**Extracted text**
An open letter to Tony Abbott

Subject: An open letter to Tony Abbott
From: Scott Phillips
Date: 19 May 2015

Dear Prime Minister,

Individual Australian investors deserve to receive conflict-free advice from financial advisers and to be protected from overt or subliminal incentives that might lead those advisers to provide advice that is anything less than completely client focused.

There are too many stories of clients being erroneously pushed into products that are unsuitable for them – and an unconscionably high proportion of those products carried enormous commissions for the planner or the planner's dealer group.

Indeed, the correlation is so high as to void any claim that the actions of those planners were simply honest mistakes of judgment bearing no influence from those incentives.

The vast majority of financial planners are conscientious, hard working, honest professionals, who try to do the best for their clients. It is in the interest of these people that they are not influenced by potential commission payments to them or their employers and dealers – whether knowingly or due to the choices those dealer groups make.

A (hopefully very small) minority of financial planners are undoubtedly less conscientious, and happy to see their advice tainted by what they can get from it.

**Dataset excerpts**
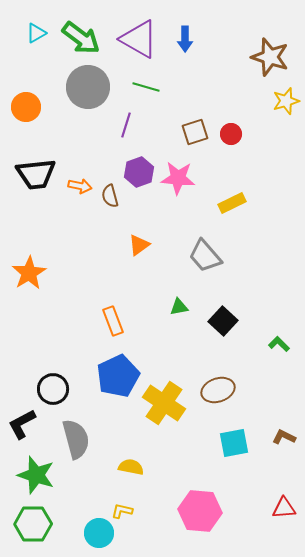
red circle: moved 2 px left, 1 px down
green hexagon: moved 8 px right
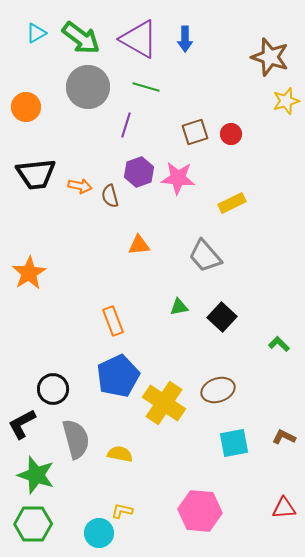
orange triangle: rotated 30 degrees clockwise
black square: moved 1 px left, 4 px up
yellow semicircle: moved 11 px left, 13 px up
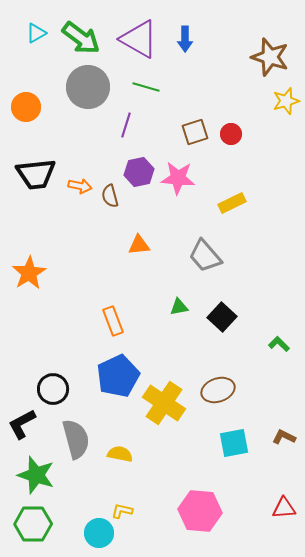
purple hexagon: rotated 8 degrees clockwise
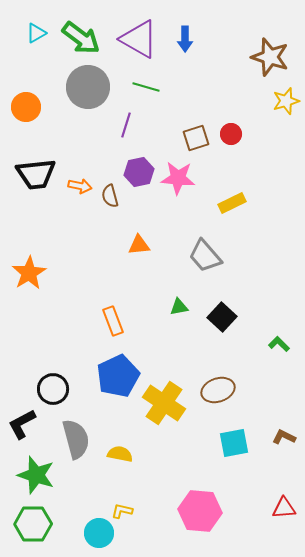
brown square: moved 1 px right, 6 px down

**Required actions**
- 1) Answer these from the open letter above:
(a) Who wrote the letter, and on what date?
(b) What did an unconscionably high proportion of the unsuitable products carry?
(c) How does the letter describe the vast majority of financial planners?
- 2) Copy the open letter above word for word, from "A (hopefully very" up to and including "get from it.".
- 3) In the open letter above, why does the writer reject the claim that planners who pushed clients into unsuitable products were only making honest mistakes? Explain in one to three sentences.

**Task answers**
- 1)
(a) Scott Phillips, on 19 May 2015.
(b) Enormous commissions for the planner or the planner's dealer group.
(c) As conscientious, hard working, honest professionals who try to do the best for their clients.

- 2)
A (hopefully very small) minority of financial planners are undoubtedly less conscientious, and happy to see their advice tainted by what they can get from it.

- 3) The letter says the link between clients being pushed into unsuitable products and those products carrying enormous commissions is too strong. That high correlation rules out the idea that these were honest mistakes of judgment with no influence from the incentives.